Google’s cloud division has formed a group to build business around blockchain applications, following efforts to grow in retail, health care, and other industries.
Success could help Google further diversify away from advertising and become more prominent in the growing market for computing and storage services delivered from remote third-party data centers.
Blockchain advocates often talk about constructing decentralized applications that leave large intermediaries out of the equation. In particular, DeFi (short for “decentralized finance”) is a rapidly growing sector of the crypto market that aims to cut out middlemen, such as banks, from traditional financial transactions, like securing a loan.
With DeFi, banks and lawyers are replaced by a programmable piece of code called a smart contract. This contract is written on a public blockchain, like ethereum or solana, and it executes when certain conditions are met, negating the need for a central intermediary.
This idea of decentralized apps has become more popular among technologists who envision Web3, a decentralized version of the internet that breaks away from Web 2.0, which saw an explosion of user-generated content such as blogs and social networks. Some of those services eventually came to be owned by large internet players — including Google, which bought Blogger and YouTube (which is now one of its strongest businesses).
Today Amazon, Google and other cloud-computing providers represent a type of centralization, by operating vast facilities that offer computing services to millions of customers.
That’s not about to stop Google from trying to capitalize on an opportunity. The cloud group plans to hire a slew of people with blockchain expertise, said Richard Widmann, head of strategy for digital assets at in Google’s cloud unit.
“We think that if we do our jobs right, it will drive decentralization,” he said.
Google’s cloud marketplace already offers tools developers can tap to start building blockchain networks, and it has blockchain customers, including Dapper Labs, Hedera and Theta Labs, along with exchanges. Google also offers datasets that people can explore with the BigQuery service to view transaction history for Bitcoin and other currencies.

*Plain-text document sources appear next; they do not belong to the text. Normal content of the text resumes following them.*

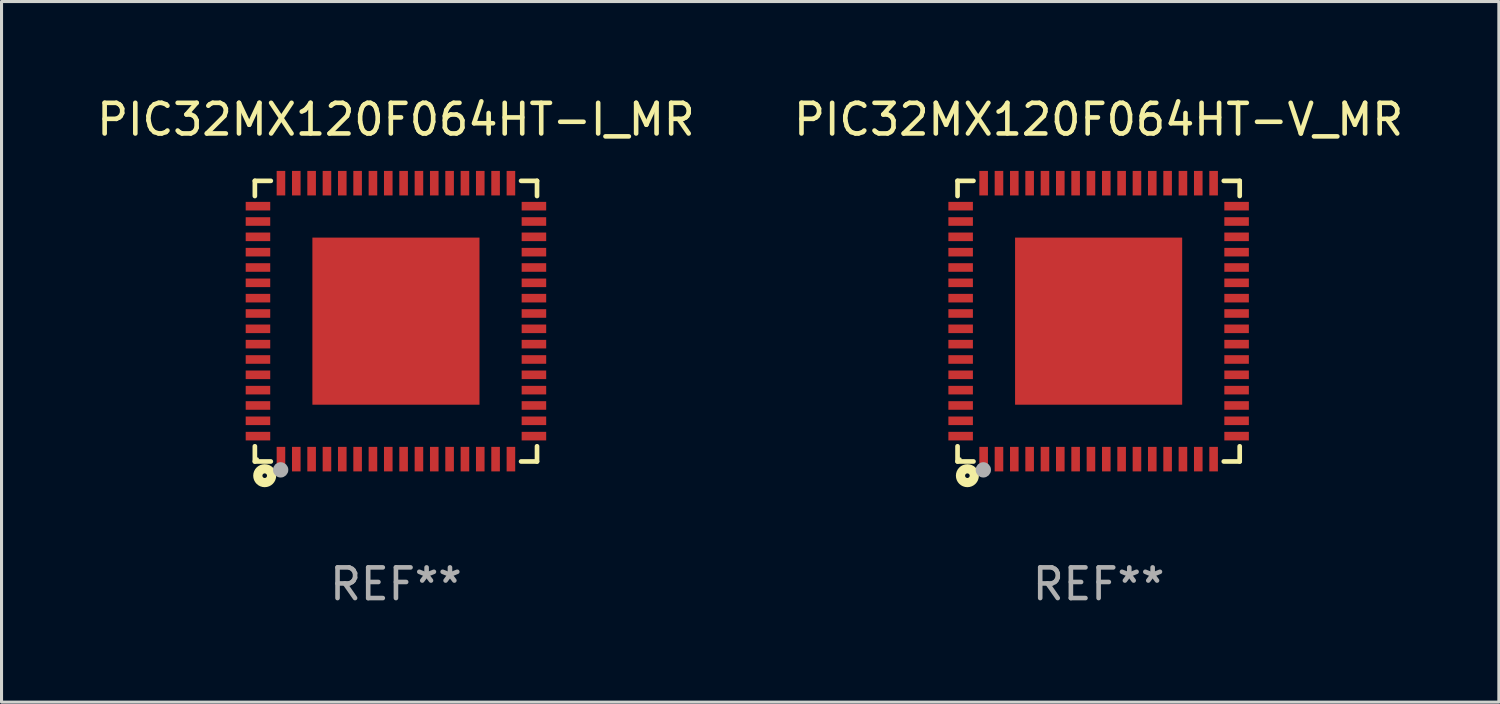
<source format=kicad_pcb>
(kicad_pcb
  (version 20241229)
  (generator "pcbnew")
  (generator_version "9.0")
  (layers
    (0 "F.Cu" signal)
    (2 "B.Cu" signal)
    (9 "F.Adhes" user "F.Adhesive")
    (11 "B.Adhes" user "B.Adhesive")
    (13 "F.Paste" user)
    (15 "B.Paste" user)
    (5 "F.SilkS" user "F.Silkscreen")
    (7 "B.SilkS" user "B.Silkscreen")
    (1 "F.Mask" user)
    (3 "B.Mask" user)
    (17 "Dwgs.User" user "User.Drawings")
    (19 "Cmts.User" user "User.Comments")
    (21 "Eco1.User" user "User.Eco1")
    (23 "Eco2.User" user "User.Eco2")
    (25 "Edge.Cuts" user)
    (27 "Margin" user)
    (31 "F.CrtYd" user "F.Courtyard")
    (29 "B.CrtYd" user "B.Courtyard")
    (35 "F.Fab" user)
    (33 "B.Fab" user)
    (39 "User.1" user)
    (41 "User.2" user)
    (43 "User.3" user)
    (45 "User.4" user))
  (footprint "PIC32MX120F064HT-I_MR"
    (layer "F.Cu")
    (at 9.863 7.424)
    (property "Reference" "PIC32MX120F064HT-I_MR" (at 0 -6.576 0) (layer "F.SilkS") (effects (font (size 1 1) (thickness 0.15))))
    (attr through_hole)
    (fp_line (start -4.601 -4.576) (end -4.081 -4.576) (stroke (width 0.152) (type solid)) (layer "F.SilkS"))
    (fp_line (start -4.601 -4.081) (end -4.601 -4.576) (stroke (width 0.152) (type solid)) (layer "F.SilkS"))
    (fp_line (start -4.601 4.081) (end -4.601 4.576) (stroke (width 0.152) (type solid)) (layer "F.SilkS"))
    (fp_line (start -4.601 4.576) (end -4.081 4.576) (stroke (width 0.152) (type solid)) (layer "F.SilkS"))
    (fp_line (start 4.601 -4.576) (end 4.081 -4.576) (stroke (width 0.152) (type solid)) (layer "F.SilkS"))
    (fp_line (start 4.601 -4.081) (end 4.601 -4.576) (stroke (width 0.152) (type solid)) (layer "F.SilkS"))
    (fp_line (start 4.601 4.081) (end 4.601 4.576) (stroke (width 0.152) (type solid)) (layer "F.SilkS"))
    (fp_line (start 4.601 4.576) (end 4.081 4.576) (stroke (width 0.152) (type solid)) (layer "F.SilkS"))
    (fp_circle (center -4.525 4.5) (end -4.495 4.5) (stroke (width 0.06) (type solid)) (fill no) (layer "F.SilkS"))
    (fp_circle (center -4.28 5.04) (end -4.205 5.04) (stroke (width 0.3) (type solid)) (fill no) (layer "F.SilkS"))
    (fp_circle (center -3.76 4.85) (end -3.635 4.85) (stroke (width 0.25) (type solid)) (fill no) (layer "F.Fab"))
    (fp_text user "REF**" (at 0 8.576 0) (layer "F.Fab") (effects (font (size 1 1) (thickness 0.15))))
    (pad "1" smd rect (at -3.75 4.5) (size 0.28 0.8) (layers "F.Cu" "F.Mask" "F.Paste"))
    (pad "2" smd rect (at -3.25 4.5) (size 0.28 0.8) (layers "F.Cu" "F.Mask" "F.Paste"))
    (pad "3" smd rect (at -2.75 4.5) (size 0.28 0.8) (layers "F.Cu" "F.Mask" "F.Paste"))
    (pad "4" smd rect (at -2.25 4.5) (size 0.28 0.8) (layers "F.Cu" "F.Mask" "F.Paste"))
    (pad "5" smd rect (at -1.75 4.5) (size 0.28 0.8) (layers "F.Cu" "F.Mask" "F.Paste"))
    (pad "6" smd rect (at -1.25 4.5) (size 0.28 0.8) (layers "F.Cu" "F.Mask" "F.Paste"))
    (pad "7" smd rect (at -0.75 4.5) (size 0.28 0.8) (layers "F.Cu" "F.Mask" "F.Paste"))
    (pad "8" smd rect (at -0.25 4.5) (size 0.28 0.8) (layers "F.Cu" "F.Mask" "F.Paste"))
    (pad "9" smd rect (at 0.25 4.5) (size 0.28 0.8) (layers "F.Cu" "F.Mask" "F.Paste"))
    (pad "10" smd rect (at 0.75 4.5) (size 0.28 0.8) (layers "F.Cu" "F.Mask" "F.Paste"))
    (pad "11" smd rect (at 1.25 4.5) (size 0.28 0.8) (layers "F.Cu" "F.Mask" "F.Paste"))
    (pad "12" smd rect (at 1.75 4.5) (size 0.28 0.8) (layers "F.Cu" "F.Mask" "F.Paste"))
    (pad "13" smd rect (at 2.25 4.5) (size 0.28 0.8) (layers "F.Cu" "F.Mask" "F.Paste"))
    (pad "14" smd rect (at 2.75 4.5) (size 0.28 0.8) (layers "F.Cu" "F.Mask" "F.Paste"))
    (pad "15" smd rect (at 3.25 4.5) (size 0.28 0.8) (layers "F.Cu" "F.Mask" "F.Paste"))
    (pad "16" smd rect (at 3.75 4.5) (size 0.28 0.8) (layers "F.Cu" "F.Mask" "F.Paste"))
    (pad "17" smd rect (at 4.5 3.75) (size 0.8 0.28) (layers "F.Cu" "F.Mask" "F.Paste"))
    (pad "18" smd rect (at 4.5 3.25) (size 0.8 0.28) (layers "F.Cu" "F.Mask" "F.Paste"))
    (pad "19" smd rect (at 4.5 2.75) (size 0.8 0.28) (layers "F.Cu" "F.Mask" "F.Paste"))
    (pad "20" smd rect (at 4.5 2.25) (size 0.8 0.28) (layers "F.Cu" "F.Mask" "F.Paste"))
    (pad "21" smd rect (at 4.5 1.75) (size 0.8 0.28) (layers "F.Cu" "F.Mask" "F.Paste"))
    (pad "22" smd rect (at 4.5 1.25) (size 0.8 0.28) (layers "F.Cu" "F.Mask" "F.Paste"))
    (pad "23" smd rect (at 4.5 0.75) (size 0.8 0.28) (layers "F.Cu" "F.Mask" "F.Paste"))
    (pad "24" smd rect (at 4.5 0.25) (size 0.8 0.28) (layers "F.Cu" "F.Mask" "F.Paste"))
    (pad "25" smd rect (at 4.5 -0.25) (size 0.8 0.28) (layers "F.Cu" "F.Mask" "F.Paste"))
    (pad "26" smd rect (at 4.5 -0.75) (size 0.8 0.28) (layers "F.Cu" "F.Mask" "F.Paste"))
    (pad "27" smd rect (at 4.5 -1.25) (size 0.8 0.28) (layers "F.Cu" "F.Mask" "F.Paste"))
    (pad "28" smd rect (at 4.5 -1.75) (size 0.8 0.28) (layers "F.Cu" "F.Mask" "F.Paste"))
    (pad "29" smd rect (at 4.5 -2.25) (size 0.8 0.28) (layers "F.Cu" "F.Mask" "F.Paste"))
    (pad "30" smd rect (at 4.5 -2.75) (size 0.8 0.28) (layers "F.Cu" "F.Mask" "F.Paste"))
    (pad "31" smd rect (at 4.5 -3.25) (size 0.8 0.28) (layers "F.Cu" "F.Mask" "F.Paste"))
    (pad "32" smd rect (at 4.5 -3.75) (size 0.8 0.28) (layers "F.Cu" "F.Mask" "F.Paste"))
    (pad "33" smd rect (at 3.75 -4.5) (size 0.28 0.8) (layers "F.Cu" "F.Mask" "F.Paste"))
    (pad "34" smd rect (at 3.25 -4.5) (size 0.28 0.8) (layers "F.Cu" "F.Mask" "F.Paste"))
    (pad "35" smd rect (at 2.75 -4.5) (size 0.28 0.8) (layers "F.Cu" "F.Mask" "F.Paste"))
    (pad "36" smd rect (at 2.25 -4.5) (size 0.28 0.8) (layers "F.Cu" "F.Mask" "F.Paste"))
    (pad "37" smd rect (at 1.75 -4.5) (size 0.28 0.8) (layers "F.Cu" "F.Mask" "F.Paste"))
    (pad "38" smd rect (at 1.25 -4.5) (size 0.28 0.8) (layers "F.Cu" "F.Mask" "F.Paste"))
    (pad "39" smd rect (at 0.75 -4.5) (size 0.28 0.8) (layers "F.Cu" "F.Mask" "F.Paste"))
    (pad "40" smd rect (at 0.25 -4.5) (size 0.28 0.8) (layers "F.Cu" "F.Mask" "F.Paste"))
    (pad "41" smd rect (at -0.25 -4.5) (size 0.28 0.8) (layers "F.Cu" "F.Mask" "F.Paste"))
    (pad "42" smd rect (at -0.75 -4.5) (size 0.28 0.8) (layers "F.Cu" "F.Mask" "F.Paste"))
    (pad "43" smd rect (at -1.25 -4.5) (size 0.28 0.8) (layers "F.Cu" "F.Mask" "F.Paste"))
    (pad "44" smd rect (at -1.75 -4.5) (size 0.28 0.8) (layers "F.Cu" "F.Mask" "F.Paste"))
    (pad "45" smd rect (at -2.25 -4.5) (size 0.28 0.8) (layers "F.Cu" "F.Mask" "F.Paste"))
    (pad "46" smd rect (at -2.75 -4.5) (size 0.28 0.8) (layers "F.Cu" "F.Mask" "F.Paste"))
    (pad "47" smd rect (at -3.25 -4.5) (size 0.28 0.8) (layers "F.Cu" "F.Mask" "F.Paste"))
    (pad "48" smd rect (at -3.75 -4.5) (size 0.28 0.8) (layers "F.Cu" "F.Mask" "F.Paste"))
    (pad "49" smd rect (at -4.5 -3.75) (size 0.8 0.28) (layers "F.Cu" "F.Mask" "F.Paste"))
    (pad "50" smd rect (at -4.5 -3.25) (size 0.8 0.28) (layers "F.Cu" "F.Mask" "F.Paste"))
    (pad "51" smd rect (at -4.5 -2.75) (size 0.8 0.28) (layers "F.Cu" "F.Mask" "F.Paste"))
    (pad "52" smd rect (at -4.5 -2.25) (size 0.8 0.28) (layers "F.Cu" "F.Mask" "F.Paste"))
    (pad "53" smd rect (at -4.5 -1.75) (size 0.8 0.28) (layers "F.Cu" "F.Mask" "F.Paste"))
    (pad "54" smd rect (at -4.5 -1.25) (size 0.8 0.28) (layers "F.Cu" "F.Mask" "F.Paste"))
    (pad "55" smd rect (at -4.5 -0.75) (size 0.8 0.28) (layers "F.Cu" "F.Mask" "F.Paste"))
    (pad "56" smd rect (at -4.5 -0.25) (size 0.8 0.28) (layers "F.Cu" "F.Mask" "F.Paste"))
    (pad "57" smd rect (at -4.5 0.25) (size 0.8 0.28) (layers "F.Cu" "F.Mask" "F.Paste"))
    (pad "58" smd rect (at -4.5 0.75) (size 0.8 0.28) (layers "F.Cu" "F.Mask" "F.Paste"))
    (pad "59" smd rect (at -4.5 1.25) (size 0.8 0.28) (layers "F.Cu" "F.Mask" "F.Paste"))
    (pad "60" smd rect (at -4.5 1.75) (size 0.8 0.28) (layers "F.Cu" "F.Mask" "F.Paste"))
    (pad "61" smd rect (at -4.5 2.25) (size 0.8 0.28) (layers "F.Cu" "F.Mask" "F.Paste"))
    (pad "62" smd rect (at -4.5 2.75) (size 0.8 0.28) (layers "F.Cu" "F.Mask" "F.Paste"))
    (pad "63" smd rect (at -4.5 3.25) (size 0.8 0.28) (layers "F.Cu" "F.Mask" "F.Paste"))
    (pad "64" smd rect (at -4.5 3.75) (size 0.8 0.28) (layers "F.Cu" "F.Mask" "F.Paste"))
    (pad "65" smd rect (at 0 0) (size 5.45 5.45) (layers "F.Cu" "F.Mask" "F.Paste")))
  (footprint "PIC32MX120F064HT-V_MR"
    (layer "F.Cu")
    (at 32.78 7.424)
    (property "Reference" "PIC32MX120F064HT-V_MR" (at 0 -6.576 0) (layer "F.SilkS") (effects (font (size 1 1) (thickness 0.15))))
    (attr through_hole)
    (fp_line (start -4.601 -4.576) (end -4.081 -4.576) (stroke (width 0.152) (type solid)) (layer "F.SilkS"))
    (fp_line (start -4.601 -4.081) (end -4.601 -4.576) (stroke (width 0.152) (type solid)) (layer "F.SilkS"))
    (fp_line (start -4.601 4.081) (end -4.601 4.576) (stroke (width 0.152) (type solid)) (layer "F.SilkS"))
    (fp_line (start -4.601 4.576) (end -4.081 4.576) (stroke (width 0.152) (type solid)) (layer "F.SilkS"))
    (fp_line (start 4.601 -4.576) (end 4.081 -4.576) (stroke (width 0.152) (type solid)) (layer "F.SilkS"))
    (fp_line (start 4.601 -4.081) (end 4.601 -4.576) (stroke (width 0.152) (type solid)) (layer "F.SilkS"))
    (fp_line (start 4.601 4.081) (end 4.601 4.576) (stroke (width 0.152) (type solid)) (layer "F.SilkS"))
    (fp_line (start 4.601 4.576) (end 4.081 4.576) (stroke (width 0.152) (type solid)) (layer "F.SilkS"))
    (fp_circle (center -4.525 4.5) (end -4.495 4.5) (stroke (width 0.06) (type solid)) (fill no) (layer "F.SilkS"))
    (fp_circle (center -4.28 5.04) (end -4.205 5.04) (stroke (width 0.3) (type solid)) (fill no) (layer "F.SilkS"))
    (fp_circle (center -3.76 4.85) (end -3.635 4.85) (stroke (width 0.25) (type solid)) (fill no) (layer "F.Fab"))
    (fp_text user "REF**" (at 0 8.576 0) (layer "F.Fab") (effects (font (size 1 1) (thickness 0.15))))
    (pad "1" smd rect (at -3.75 4.5) (size 0.28 0.8) (layers "F.Cu" "F.Mask" "F.Paste"))
    (pad "2" smd rect (at -3.25 4.5) (size 0.28 0.8) (layers "F.Cu" "F.Mask" "F.Paste"))
    (pad "3" smd rect (at -2.75 4.5) (size 0.28 0.8) (layers "F.Cu" "F.Mask" "F.Paste"))
    (pad "4" smd rect (at -2.25 4.5) (size 0.28 0.8) (layers "F.Cu" "F.Mask" "F.Paste"))
    (pad "5" smd rect (at -1.75 4.5) (size 0.28 0.8) (layers "F.Cu" "F.Mask" "F.Paste"))
    (pad "6" smd rect (at -1.25 4.5) (size 0.28 0.8) (layers "F.Cu" "F.Mask" "F.Paste"))
    (pad "7" smd rect (at -0.75 4.5) (size 0.28 0.8) (layers "F.Cu" "F.Mask" "F.Paste"))
    (pad "8" smd rect (at -0.25 4.5) (size 0.28 0.8) (layers "F.Cu" "F.Mask" "F.Paste"))
    (pad "9" smd rect (at 0.25 4.5) (size 0.28 0.8) (layers "F.Cu" "F.Mask" "F.Paste"))
    (pad "10" smd rect (at 0.75 4.5) (size 0.28 0.8) (layers "F.Cu" "F.Mask" "F.Paste"))
    (pad "11" smd rect (at 1.25 4.5) (size 0.28 0.8) (layers "F.Cu" "F.Mask" "F.Paste"))
    (pad "12" smd rect (at 1.75 4.5) (size 0.28 0.8) (layers "F.Cu" "F.Mask" "F.Paste"))
    (pad "13" smd rect (at 2.25 4.5) (size 0.28 0.8) (layers "F.Cu" "F.Mask" "F.Paste"))
    (pad "14" smd rect (at 2.75 4.5) (size 0.28 0.8) (layers "F.Cu" "F.Mask" "F.Paste"))
    (pad "15" smd rect (at 3.25 4.5) (size 0.28 0.8) (layers "F.Cu" "F.Mask" "F.Paste"))
    (pad "16" smd rect (at 3.75 4.5) (size 0.28 0.8) (layers "F.Cu" "F.Mask" "F.Paste"))
    (pad "17" smd rect (at 4.5 3.75) (size 0.8 0.28) (layers "F.Cu" "F.Mask" "F.Paste"))
    (pad "18" smd rect (at 4.5 3.25) (size 0.8 0.28) (layers "F.Cu" "F.Mask" "F.Paste"))
    (pad "19" smd rect (at 4.5 2.75) (size 0.8 0.28) (layers "F.Cu" "F.Mask" "F.Paste"))
    (pad "20" smd rect (at 4.5 2.25) (size 0.8 0.28) (layers "F.Cu" "F.Mask" "F.Paste"))
    (pad "21" smd rect (at 4.5 1.75) (size 0.8 0.28) (layers "F.Cu" "F.Mask" "F.Paste"))
    (pad "22" smd rect (at 4.5 1.25) (size 0.8 0.28) (layers "F.Cu" "F.Mask" "F.Paste"))
    (pad "23" smd rect (at 4.5 0.75) (size 0.8 0.28) (layers "F.Cu" "F.Mask" "F.Paste"))
    (pad "24" smd rect (at 4.5 0.25) (size 0.8 0.28) (layers "F.Cu" "F.Mask" "F.Paste"))
    (pad "25" smd rect (at 4.5 -0.25) (size 0.8 0.28) (layers "F.Cu" "F.Mask" "F.Paste"))
    (pad "26" smd rect (at 4.5 -0.75) (size 0.8 0.28) (layers "F.Cu" "F.Mask" "F.Paste"))
    (pad "27" smd rect (at 4.5 -1.25) (size 0.8 0.28) (layers "F.Cu" "F.Mask" "F.Paste"))
    (pad "28" smd rect (at 4.5 -1.75) (size 0.8 0.28) (layers "F.Cu" "F.Mask" "F.Paste"))
    (pad "29" smd rect (at 4.5 -2.25) (size 0.8 0.28) (layers "F.Cu" "F.Mask" "F.Paste"))
    (pad "30" smd rect (at 4.5 -2.75) (size 0.8 0.28) (layers "F.Cu" "F.Mask" "F.Paste"))
    (pad "31" smd rect (at 4.5 -3.25) (size 0.8 0.28) (layers "F.Cu" "F.Mask" "F.Paste"))
    (pad "32" smd rect (at 4.5 -3.75) (size 0.8 0.28) (layers "F.Cu" "F.Mask" "F.Paste"))
    (pad "33" smd rect (at 3.75 -4.5) (size 0.28 0.8) (layers "F.Cu" "F.Mask" "F.Paste"))
    (pad "34" smd rect (at 3.25 -4.5) (size 0.28 0.8) (layers "F.Cu" "F.Mask" "F.Paste"))
    (pad "35" smd rect (at 2.75 -4.5) (size 0.28 0.8) (layers "F.Cu" "F.Mask" "F.Paste"))
    (pad "36" smd rect (at 2.25 -4.5) (size 0.28 0.8) (layers "F.Cu" "F.Mask" "F.Paste"))
    (pad "37" smd rect (at 1.75 -4.5) (size 0.28 0.8) (layers "F.Cu" "F.Mask" "F.Paste"))
    (pad "38" smd rect (at 1.25 -4.5) (size 0.28 0.8) (layers "F.Cu" "F.Mask" "F.Paste"))
    (pad "39" smd rect (at 0.75 -4.5) (size 0.28 0.8) (layers "F.Cu" "F.Mask" "F.Paste"))
    (pad "40" smd rect (at 0.25 -4.5) (size 0.28 0.8) (layers "F.Cu" "F.Mask" "F.Paste"))
    (pad "41" smd rect (at -0.25 -4.5) (size 0.28 0.8) (layers "F.Cu" "F.Mask" "F.Paste"))
    (pad "42" smd rect (at -0.75 -4.5) (size 0.28 0.8) (layers "F.Cu" "F.Mask" "F.Paste"))
    (pad "43" smd rect (at -1.25 -4.5) (size 0.28 0.8) (layers "F.Cu" "F.Mask" "F.Paste"))
    (pad "44" smd rect (at -1.75 -4.5) (size 0.28 0.8) (layers "F.Cu" "F.Mask" "F.Paste"))
    (pad "45" smd rect (at -2.25 -4.5) (size 0.28 0.8) (layers "F.Cu" "F.Mask" "F.Paste"))
    (pad "46" smd rect (at -2.75 -4.5) (size 0.28 0.8) (layers "F.Cu" "F.Mask" "F.Paste"))
    (pad "47" smd rect (at -3.25 -4.5) (size 0.28 0.8) (layers "F.Cu" "F.Mask" "F.Paste"))
    (pad "48" smd rect (at -3.75 -4.5) (size 0.28 0.8) (layers "F.Cu" "F.Mask" "F.Paste"))
    (pad "49" smd rect (at -4.5 -3.75) (size 0.8 0.28) (layers "F.Cu" "F.Mask" "F.Paste"))
    (pad "50" smd rect (at -4.5 -3.25) (size 0.8 0.28) (layers "F.Cu" "F.Mask" "F.Paste"))
    (pad "51" smd rect (at -4.5 -2.75) (size 0.8 0.28) (layers "F.Cu" "F.Mask" "F.Paste"))
    (pad "52" smd rect (at -4.5 -2.25) (size 0.8 0.28) (layers "F.Cu" "F.Mask" "F.Paste"))
    (pad "53" smd rect (at -4.5 -1.75) (size 0.8 0.28) (layers "F.Cu" "F.Mask" "F.Paste"))
    (pad "54" smd rect (at -4.5 -1.25) (size 0.8 0.28) (layers "F.Cu" "F.Mask" "F.Paste"))
    (pad "55" smd rect (at -4.5 -0.75) (size 0.8 0.28) (layers "F.Cu" "F.Mask" "F.Paste"))
    (pad "56" smd rect (at -4.5 -0.25) (size 0.8 0.28) (layers "F.Cu" "F.Mask" "F.Paste"))
    (pad "57" smd rect (at -4.5 0.25) (size 0.8 0.28) (layers "F.Cu" "F.Mask" "F.Paste"))
    (pad "58" smd rect (at -4.5 0.75) (size 0.8 0.28) (layers "F.Cu" "F.Mask" "F.Paste"))
    (pad "59" smd rect (at -4.5 1.25) (size 0.8 0.28) (layers "F.Cu" "F.Mask" "F.Paste"))
    (pad "60" smd rect (at -4.5 1.75) (size 0.8 0.28) (layers "F.Cu" "F.Mask" "F.Paste"))
    (pad "61" smd rect (at -4.5 2.25) (size 0.8 0.28) (layers "F.Cu" "F.Mask" "F.Paste"))
    (pad "62" smd rect (at -4.5 2.75) (size 0.8 0.28) (layers "F.Cu" "F.Mask" "F.Paste"))
    (pad "63" smd rect (at -4.5 3.25) (size 0.8 0.28) (layers "F.Cu" "F.Mask" "F.Paste"))
    (pad "64" smd rect (at -4.5 3.75) (size 0.8 0.28) (layers "F.Cu" "F.Mask" "F.Paste"))
    (pad "65" smd rect (at 0 0) (size 5.45 5.45) (layers "F.Cu" "F.Mask" "F.Paste")))
  (gr_rect
    (start -3 -3)
    (end 45.833 19.849)
    (stroke (width 0.1) (type default))
    (fill no)
    (layer "Edge.Cuts")))
</source>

Now, Google is considering what types of services it can offer directly to developers in the blockchain space, Widmann said.
There are “things we can do to reduce the frictions some customers have with respect to paying for centralized cloud utilizing cryptocurrencies,” Widmann said. Foundations and other entities engaged in development in the world of digital assets are mainly capitalized with cryptocurrencies, he said.
Thomas Kurian, Google’s cloud CEO, has identified retail, healthcare, and three other industries as target areas. As customers in those sectors choose to adopt blockchain technologies, Google can help, Widmann said.
An explosion of crypto curiosity
Other cloud providers have become crypto-curious, too, although none other than Google has announced the establishment of a blockchain business group.
Amazon Web Services, which led the cloud infrastructure market in 2020 with 40.8% share, according to technology industry researcher Gartner, announced a managed blockchain service in 2018. The website for the AWS service identifies Accenture, AT&T, and Nestle as customers.
Microsoft, which Gartner said had 19.7% share in 2020, introduced a fully managed Azure Blockchain Service in 2019 but retired it in September, citing “lowered interest” in a blog post.
Smaller cloud providers are also aware of the opportunity.
“We have a lot of blockchain and crypto customers on the platform,” said Gabe Monroy, chief product officer at DigitalOcean, which focuses on small and mid-size businesses. “It was one of our biggest cohort growth segments over 2021. We’re definitely paying close attention to the space.”
Cryptocurrency companies are also starting to cater to software developers. Cryptocurrency exchange operator Coinbase has announced a slew of services under the banner Coinbase Cloud, and it describes the tools as being capable of running on multiple clouds.
“This is kind of like our AWS for crypto,” Coinbase CEO Brian Armstrong said at the JPMorgan Crypto Economy Forum in November. “We’re trying to externalize some of the services that we’ve had to build. A lot of hard engineering has gone into how do we store crypto and integrate all the blockchains and monitor transactions for AML purposes and do trading and staking and all that.”
Meanwhile, the founders of San Francisco start-up Alchemy told CNBC that they hope to be compared with AWS in the blockchain realm. Alchemy announced in October that it had raised venture capital at a $3.5 billion valuation.
Google has been making itself more comfortable in the blockchain universe lately.
Company veteran Shivakumar Venkataraman has taken charge of a new blockchain group, Bloomberg reported last week. That organization is separate from the cloud team oriented around digital assets, a spokesperson said.
“We’re going to look to the left and right of ourselves to extent there’s opportunities to work with them,” Widmann said of other Google initiatives.
In a recent letter, YouTube CEO Susan Wojcicki wrote that the video service has been inspired by Web3.
“The past year in the world of crypto, non-fungible tokens (NFTs), and even decentralized autonomous organizations (DAOs) has highlighted a previously unimaginable opportunity to grow the connection between creators and their fans,” she wrote.
About 82% of Google parent Alphabet’s revenue came from advertising in the third quarter. Alphabet reported a $644 million operating loss on $4.99 billion in cloud revenue, which was up almost 45%. Gartner estimated that Google held 6.1% market share in 2020.
–Mackenzie Sigalos contributed to this report.